Morphine: a dual effect at the canine choledochoduodenal junction.

The effects of i.v. bolus injections of morphine sulfate on resistance to flow through the choledochoduodenal junction were studied in acutely prepared dogs anesthetized with pentobarbital. Dose-response studies indicate that the spasmogenic effect of 0.1 mg/kg of morphine is greater than that of 1.0 mg/kg of morphine. These and other data indicate a combination of stimulatory and inhibitory activity with the relaxing activity occurring at higher doses. Inhibitory activity was potentiated by neostigmine, given 1 hr before morphine.
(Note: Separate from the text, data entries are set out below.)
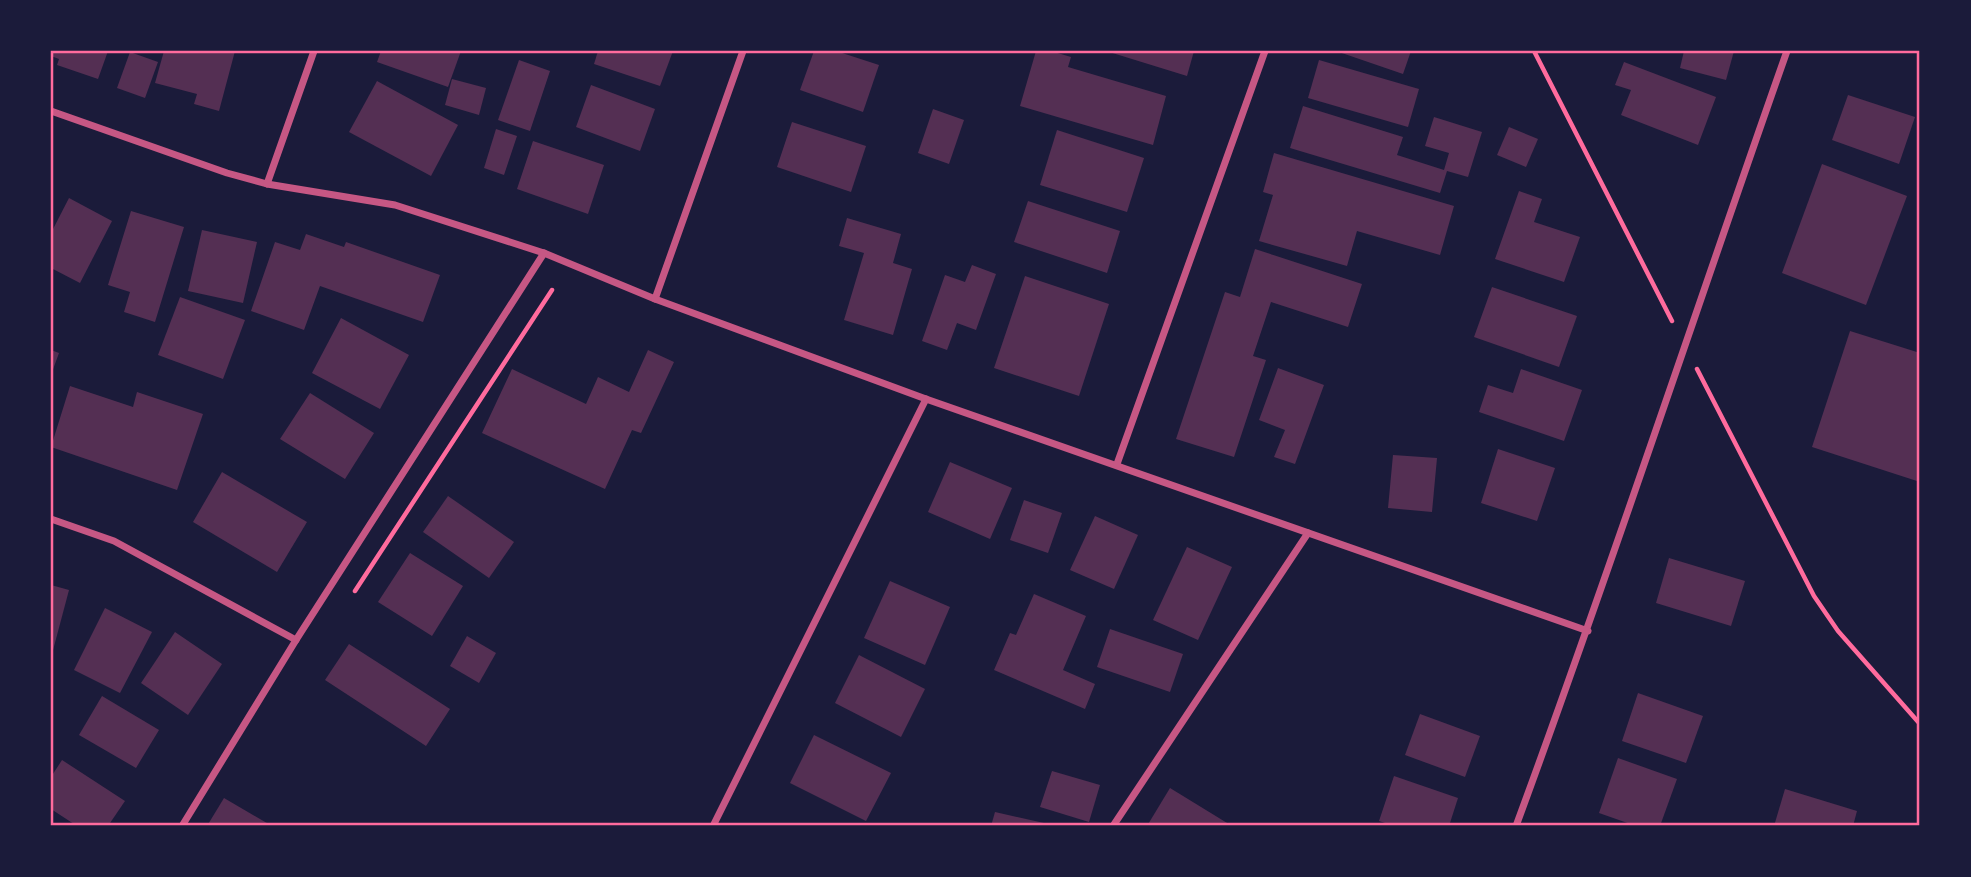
<svg xmlns="http://www.w3.org/2000/svg" width="1971" height="877" viewBox="0 0 1971 877" font-family="Signika,sans-serif">
<rect width="100%" height="100%" fill="#1b1b3a"/>
<g fill="#542f53">
<path d="M51,51H108L98,79L57,65L59,59L51,56Z"/>
<path d="M164,51H235L219,111L194,104L197,94L155,83Z"/>
<path d="M381,51H461L448,87L377,62Z"/>
<path d="M598,51H673L660,86L594,64Z"/>
<path d="M814,51H836L879,65L863,112L800,90Z"/>
<path d="M1036,51H1051L1071,57L1068,67L1166,96L1153,145L1020,106Z"/>
<path d="M1106,51H1194L1187,76Z"/>
<path d="M1336,51H1411L1403,74Z"/>
<path d="M1684,51H1734L1726,80L1680,68Z"/>
<path d="M130,52L158,62L145,98L117,88Z"/>
<path d="M519,60L550,71L530,131L498,120Z"/>
<path d="M1319,60L1419,89L1408,127L1308,98Z"/>
<path d="M1624,62L1716,97L1698,145L1621,115L1631,90L1615,85Z"/>
<path d="M452,79L486,88L479,115L445,105Z"/>
<path d="M377,81L458,125L431,176L349,132Z"/>
<path d="M591,85L655,109L640,151L576,127Z"/>
<path d="M1848,95L1915,117L1899,164L1832,140Z"/>
<path d="M1303,106L1403,137L1397,155L1444,170L1449,153L1425,146L1434,117L1482,132L1468,177L1447,171L1440,193L1290,148Z"/>
<path d="M933,109L964,120L949,164L918,153Z"/>
<path d="M792,122L866,146L851,192L777,167Z"/>
<path d="M1509,127L1538,139L1526,167L1497,155Z"/>
<path d="M496,129L517,136L504,175L484,168Z"/>
<path d="M1057,130L1144,158L1127,212L1040,185Z"/>
<path d="M533,141L604,165L588,214L517,189Z"/>
<path d="M1274,153L1454,206L1440,255L1357,231L1347,266L1259,241L1273,195L1263,192Z"/>
<path d="M1822,164L1907,196L1866,305L1782,273Z"/>
<path d="M1519,191L1542,199L1534,222L1580,237L1564,282L1495,259Z"/>
<path d="M69,198L112,221L80,283L51,268V233Z"/>
<path d="M1028,201L1120,231L1107,273L1014,242Z"/>
<path d="M131,211L184,227L155,322L124,312L130,292L108,285Z"/>
<path d="M847,218L901,234L893,263L912,269L893,335L844,320L864,253L839,246Z"/>
<path d="M202,230L257,242L243,303L188,291Z"/>
<path d="M306,234L344,247L346,242L440,275L423,322L320,286L304,330L251,311L275,242L300,250Z"/>
<path d="M1255,249L1362,284L1348,327L1271,302L1253,356L1266,360L1234,457L1176,439L1225,292L1240,297Z"/>
<path d="M972,265L996,274L976,330L957,323L947,350L922,341L945,275L965,282Z"/>
<path d="M1025,276L1109,304L1079,396L994,368Z"/>
<path d="M1492,287L1577,316L1559,367L1474,337Z"/>
<path d="M180,297L245,320L223,379L158,355Z"/>
<path d="M341,318L409,355L380,409L312,373Z"/>
<path d="M1850,331L1920,353V482L1812,447Z"/>
<path d="M51,350L59,353L51,375Z"/>
<path d="M648,350L674,362L641,433L632,430L605,489L482,433L512,369L586,404L598,377L629,392Z"/>
<path d="M1278,368L1324,385L1295,464L1274,457L1285,430L1259,420Z"/>
<path d="M1521,369L1582,390L1564,441L1479,412L1488,385L1513,393Z"/>
<path d="M70,386L133,407L137,392L203,414L177,490L51,447Z"/>
<path d="M310,393L374,433L345,479L280,439Z"/>
<path d="M1498,449L1555,468L1537,521L1481,503Z"/>
<path d="M1393,455L1437,458L1432,512L1388,508Z"/>
<path d="M950,462L1012,488L990,539L928,512Z"/>
<path d="M222,472L307,522L277,572L193,522Z"/>
<path d="M448,496L514,542L489,578L423,532Z"/>
<path d="M1024,500L1062,513L1048,553L1010,540Z"/>
<path d="M1095,516L1138,535L1114,589L1070,570Z"/>
<path d="M1187,547L1232,567L1198,640L1153,620Z"/>
<path d="M410,553L463,586L432,636L378,602Z"/>
<path d="M1669,558L1745,581L1731,626L1656,603Z"/>
<path d="M890,581L950,607L925,665L864,638Z"/>
<path d="M51,585L69,590L52,654L51,653Z"/>
<path d="M1034,594L1086,616L1063,670L1095,684L1085,709L994,670L1010,633L1016,635Z"/>
<path d="M105,608L152,632L120,693L74,670Z"/>
<path d="M1110,629L1183,654L1170,692L1097,667Z"/>
<path d="M175,632L222,664L188,715L141,683Z"/>
<path d="M467,636L496,653L479,683L450,666Z"/>
<path d="M349,644L450,709L426,746L325,680Z"/>
<path d="M859,655L925,689L901,737L835,703Z"/>
<path d="M1638,693L1703,716L1686,763L1622,741Z"/>
<path d="M102,696L159,730L136,768L79,735Z"/>
<path d="M1420,714L1480,736L1465,777L1405,755Z"/>
<path d="M814,735L891,773L866,821L790,783Z"/>
<path d="M1618,758L1677,779L1660,826H1636L1599,813Z"/>
<path d="M62,760L125,801L108,826H77L51,809V777Z"/>
<path d="M1052,771L1100,785L1089,822L1040,807Z"/>
<path d="M1394,776L1458,798L1449,826H1394L1379,821Z"/>
<path d="M1170,788L1232,826H1147Z"/>
<path d="M1785,789L1857,811L1853,826H1774Z"/>
<path d="M224,798L272,826H207Z"/>
<path d="M995,812L1053,825V826H991Z"/>
</g>
<g fill="none" stroke-linecap="round" stroke-linejoin="round">
<g stroke="#ff6b9d" stroke-width="4.5">
<path d="M1534,51L1672,321"/>
<path d="M1697,369L1814,596L1838,631L1920,724"/>
<path d="M355,591L552,290"/>
</g>
<g stroke="#c65784" stroke-width="7">
<path d="M51,111L227,173L267,184L395,205L544,253L655,299L926,399L1588,631"/>
<path d="M267,184L314,51"/>
<path d="M655,299L743,51"/>
<path d="M1117,464L1265,51"/>
<path d="M51,519L114,541L296,640"/>
<path d="M182,826L296,640L544,253"/>
<path d="M713,826L926,399"/>
<path d="M1113,826L1308,533"/>
<path d="M1516,826C1611,569 1696,309 1787,51"/>
</g>
</g>
<rect width="1971" height="877" fill="none" stroke="#1b1b3a" stroke-width="105"/>
<rect x="52" y="52" width="1866" height="772" fill="none" stroke="#ff6b9d" stroke-width="2.5"/>
</svg>
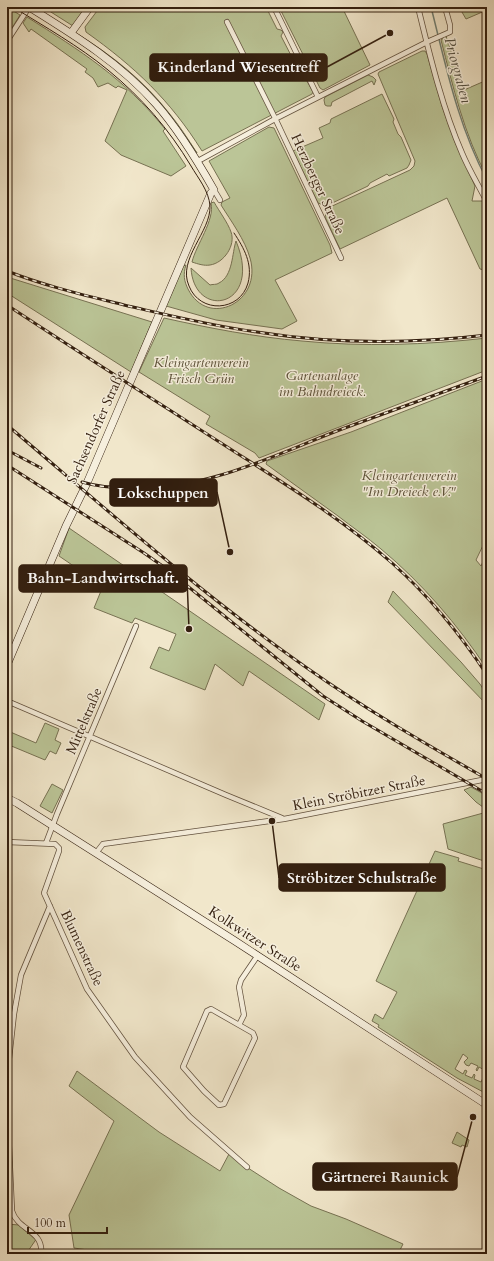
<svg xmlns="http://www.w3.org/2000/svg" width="494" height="1261" font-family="Cardo,serif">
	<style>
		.green { fill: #bbc597; stroke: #777253 }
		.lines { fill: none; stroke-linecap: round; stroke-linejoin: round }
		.stream { stroke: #718074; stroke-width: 1.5 }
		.street-casing { stroke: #62513e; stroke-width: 6 }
		.secondary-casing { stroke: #331f0f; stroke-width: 8 }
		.street { stroke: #f6efdd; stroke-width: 4.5 }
		.secondary { stroke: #f6efdd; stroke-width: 7 }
		.tram { stroke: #331f0f; stroke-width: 1 }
		.rail-casing { stroke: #331f0f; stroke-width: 3 }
		.rail { stroke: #f6efdd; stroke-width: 1.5; stroke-dasharray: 4.5; stroke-linecap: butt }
		.labels { text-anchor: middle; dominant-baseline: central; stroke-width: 3; stroke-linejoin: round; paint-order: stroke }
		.street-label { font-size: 14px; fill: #331f0f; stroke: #f6efdd }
		.park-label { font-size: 14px; font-style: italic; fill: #5c5138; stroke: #f6efdd }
		.water-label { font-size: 15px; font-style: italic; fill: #524f41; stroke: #f6efdd }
		.leader { fill: none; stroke: #331f0f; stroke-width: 1.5 }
		.callout-dot { fill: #331f0f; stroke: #f6efdd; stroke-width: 1.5 }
		.callout { fill: #331f0f; stroke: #331f0f; stroke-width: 1.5 }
		.callout-label { font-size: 15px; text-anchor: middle; font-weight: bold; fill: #fff }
	</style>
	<rect width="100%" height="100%" fill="#f1e7cb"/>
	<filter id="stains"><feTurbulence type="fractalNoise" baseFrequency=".005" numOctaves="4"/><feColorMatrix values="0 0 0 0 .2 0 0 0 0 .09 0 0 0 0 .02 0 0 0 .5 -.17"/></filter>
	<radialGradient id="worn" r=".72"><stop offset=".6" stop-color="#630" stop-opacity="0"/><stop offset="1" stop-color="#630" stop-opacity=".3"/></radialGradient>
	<path class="green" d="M7 7 20 15 12 28 7 25Z
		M43 7H87L73 26Z
		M100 7H266L277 29 281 30 283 32 281 36 297 67H299L313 92 312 94 202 151C170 100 135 67 86 32L85 27Z
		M279 7H342L370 65 323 90 320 88Z
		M459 7H487V10L466 19Z
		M27 17C81 51 124 78 165 129L163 131 186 166 171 176 121 155 105 141 127 90 118 86 116 88 108 83 98 87 93 78 85 72 87 69 31 29 29 32 23 23Z
		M79 35C113 56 144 81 169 113 179 125 188 139 197 153L168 113Z
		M446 36 464 90 487 80V177C464 134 453 87 441 40Z
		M422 51H425L427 54 442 106 455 142 475 186 472 201H483L487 209V262L484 270 480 269 447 198 340 249 325 217 328 208 410 170 414 166 415 161 378 74 379 72Z
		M368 75 373 77 376 80 374 85 372 81 332 102 331 106H327L325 105 324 100 325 97Z
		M382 94 394 119 393 122 398 134 401 137 411 160 409 165 407 168 389 176 387 174 370 183 368 186 326 206 318 203 293 151 323 138 319 128 330 123 331 119Z
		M269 127 274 128 330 245 332 253 275 280 297 321 282 329 216 320 166 306 183 266 186 265C183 274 184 281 188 289 208 329 263 302 250 258 245 240 231 221 221 205L222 202 230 198 209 161Z
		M214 202C219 211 228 223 231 232 236 245 224 263 210 265 204 266 198 264 192 262 196 245 215 220 211 203Z
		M236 241C264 308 194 321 191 268L210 285C212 284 217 285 219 283 233 276 232 253 236 241Z
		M7 277 152 322 131 372 7 293Z
		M164 318C209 328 255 337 302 341 363 347 426 345 487 338V370L259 458 255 453 206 424 210 416 139 372Z
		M487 379V537L476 560 481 566 487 553V669C458 625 422 583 381 549 367 537 352 527 338 516 314 499 290 481 266 464L267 461 351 432Z
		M69 528 325 704 319 720 249 671 243 686 215 664 205 690 150 668 159 647 169 651 176 634 135 618 132 623 94 608 103 586 59 556Z
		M393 591 461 662 480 684 487 695V705L388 602Z
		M45 723 59 729 55 740 61 743 56 754 50 751 45 760 9 745 10 742 7 741 8 731 36 743Z
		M52 784 63 790 52 813 40 806Z
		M471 787 487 796V810L476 802 464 790Z
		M487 812V862L448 849 443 824Z
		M435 851 459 858 458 861 487 870V1074L486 1075 485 1074 486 1071 479 1067 477 1071 476 1070 478 1066 471 1063 469 1066 466 1065 464 1062 468 1058 463 1054 455 1069 463 1074 465 1070 467 1071 465 1075 472 1078 474 1074 475 1075 474 1079 481 1082 483 1078 484 1079 482 1082 487 1085V1094L457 1078 378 1027 379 1025 372 1021 375 1014 383 1019 397 992 376 981Z
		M77 1071 159 1132 220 1171 229 1154 248 1168 279 1188 311 1206 346 1219 403 1244 398 1254H116L74 1248 69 1215 114 1121 69 1086Z
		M457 1132 469 1140 467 1147 462 1145 461 1147 452 1143Z
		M7 1224 19 1225 37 1238 26 1254H7Z"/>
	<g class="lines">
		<path class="stream" d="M431 7C446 66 458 126 487 180"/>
		<g class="street-casing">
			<path id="street" d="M274 7 318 97
				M418 7C430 56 442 107 462 153 469 170 479 186 487 202
				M227 22 274 116 341 258
				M7 41 29 7
				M198 161 275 119 427 42 450 32V25L445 7
				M214 190 220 200
				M7 701 226 795 282 818
				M7 842 55 844 59 848V851L44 893 87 989 135 1057 190 1117 247 1167
				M46 843 57 814 136 626
				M96 853 103 844 284 819 487 779
				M239 1025 211 1009 207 1011 183 1067 204 1091 219 1105 224 1104 255 1038 253 1033 239 1025 244 1015 239 987 241 980 258 955
				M41 1254C44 1230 18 1231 12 1211L8 1124 9 1059 14 1014 21 975 50 906"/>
		</g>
		<g class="secondary-casing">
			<path id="secondary" d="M71 33 90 7
				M7 665 66 526 87 483 211 193 214 190C197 160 179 130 156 104 120 63 74 35 29 7
				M7 798 17 803 235 941 487 1105"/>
		</g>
		<use href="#street" class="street"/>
		<use href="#secondary" class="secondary"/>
		<path class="tram" d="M13 7C45 27 79 46 108 70 141 97 169 129 191 166 198 178 209 191 210 206 211 232 177 259 189 286 200 314 240 312 248 283 253 264 244 248 234 233"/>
		<g class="rail-casing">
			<path id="rail" d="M7 271C45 286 84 295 124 305 168 315 212 326 257 332 333 344 411 344 487 335
				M7 305C78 352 150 397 221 443 280 481 340 517 392 563 429 596 460 634 487 675
				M7 425C105 508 201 594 307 668 365 709 426 744 487 779
				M7 450 41 468
				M7 465 144 553 164 567 323 696 362 721 487 794
				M82 482C98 487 116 488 133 488 207 490 274 455 342 429 390 411 439 394 487 376"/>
		</g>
		<use href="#rail" class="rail"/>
	</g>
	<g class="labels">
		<g class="street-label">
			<text transform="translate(318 184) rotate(65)">Herzberger Straße</text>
			<text transform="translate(96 427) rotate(-66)">Sachsendorfer Straße</text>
			<text transform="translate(84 721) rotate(-67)">Mittelstraße</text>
			<text transform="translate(359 793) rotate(-11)">Klein Ströbitzer Straße</text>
			<text transform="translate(255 939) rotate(33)">Kolkwitzer Straße</text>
			<text transform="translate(82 948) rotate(65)">Blumenstraße</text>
		</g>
		<g class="park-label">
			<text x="201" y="362">Kleingartenverein<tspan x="201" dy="16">Frisch Grün</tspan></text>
			<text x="322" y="375">Gartenanlage<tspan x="322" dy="16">im Bahndreieck.</tspan></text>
			<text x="409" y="475">Kleingartenverein<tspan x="409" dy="16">"Im Dreieck e.V."</tspan></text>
		</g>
		<g class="water-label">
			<text transform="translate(458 70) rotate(75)">Priorgraben</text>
		</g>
	</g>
	<path class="leader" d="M390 33L327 67M230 552L217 492M189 629L187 578M272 821L279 878M473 1117L457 1177"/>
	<g class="callout-dot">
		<circle cx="390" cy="33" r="4"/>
		<circle cx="230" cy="552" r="4"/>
		<circle cx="189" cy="629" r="4"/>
		<circle cx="272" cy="821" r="4"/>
		<circle cx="473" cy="1117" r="4"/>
	</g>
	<g class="callout">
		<rect x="150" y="54" width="177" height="27" rx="4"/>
		<rect x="110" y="479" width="107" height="27" rx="4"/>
		<rect x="19" y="565" width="168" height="27" rx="4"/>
		<rect x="279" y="864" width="166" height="27" rx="4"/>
		<rect x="313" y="1163" width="144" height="27" rx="4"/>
	</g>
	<g class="callout-label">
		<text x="238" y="72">Kinderland Wiesentreff</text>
		<text x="163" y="498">Lokschuppen</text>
		<text x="103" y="583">Bahn-Landwirtschaft.</text>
		<text x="362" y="883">Ströbitzer Schulstraße</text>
		<text x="385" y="1182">Gärtnerei Raunick</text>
	</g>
	<rect width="494" height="1261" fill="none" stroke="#f1e7cb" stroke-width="24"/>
	<rect x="8" y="8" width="478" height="1245" fill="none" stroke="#331f0f" stroke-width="2"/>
	<rect x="12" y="12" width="470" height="1237" fill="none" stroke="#331f0f"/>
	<path d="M28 1227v6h79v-6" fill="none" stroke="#331f0f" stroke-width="2"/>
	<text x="34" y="1227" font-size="12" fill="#331f0f" stroke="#f6efdd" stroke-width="3" paint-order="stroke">100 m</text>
	<rect width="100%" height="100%" filter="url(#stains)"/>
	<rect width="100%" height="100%" fill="url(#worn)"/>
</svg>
Prior administration of atropine or vagotomy enhanced the stimulatory effect, possibly by blockade of the inhibitory effect. Vagotomy did not block the inhibitory effect of morphine in dogs pretreated with neostigmine. After three serial injections of 1.0 mg/kg, of morphine, naloxone challenge elicited strong choledochoduodenal contractions in reserpine-treated dogs, neostigmine-treated dogs and dogs given 0.1 mg/kg of morphine 1 hr before 1.0 mg/kg of morphine. In dogs pretreated with neostigmine, contractions upon naloxone challenge were always completely blocked by atropine. Acetylcholine release may be involved in the inhibitory effect of morphine at the canine choledochoduodenal junction.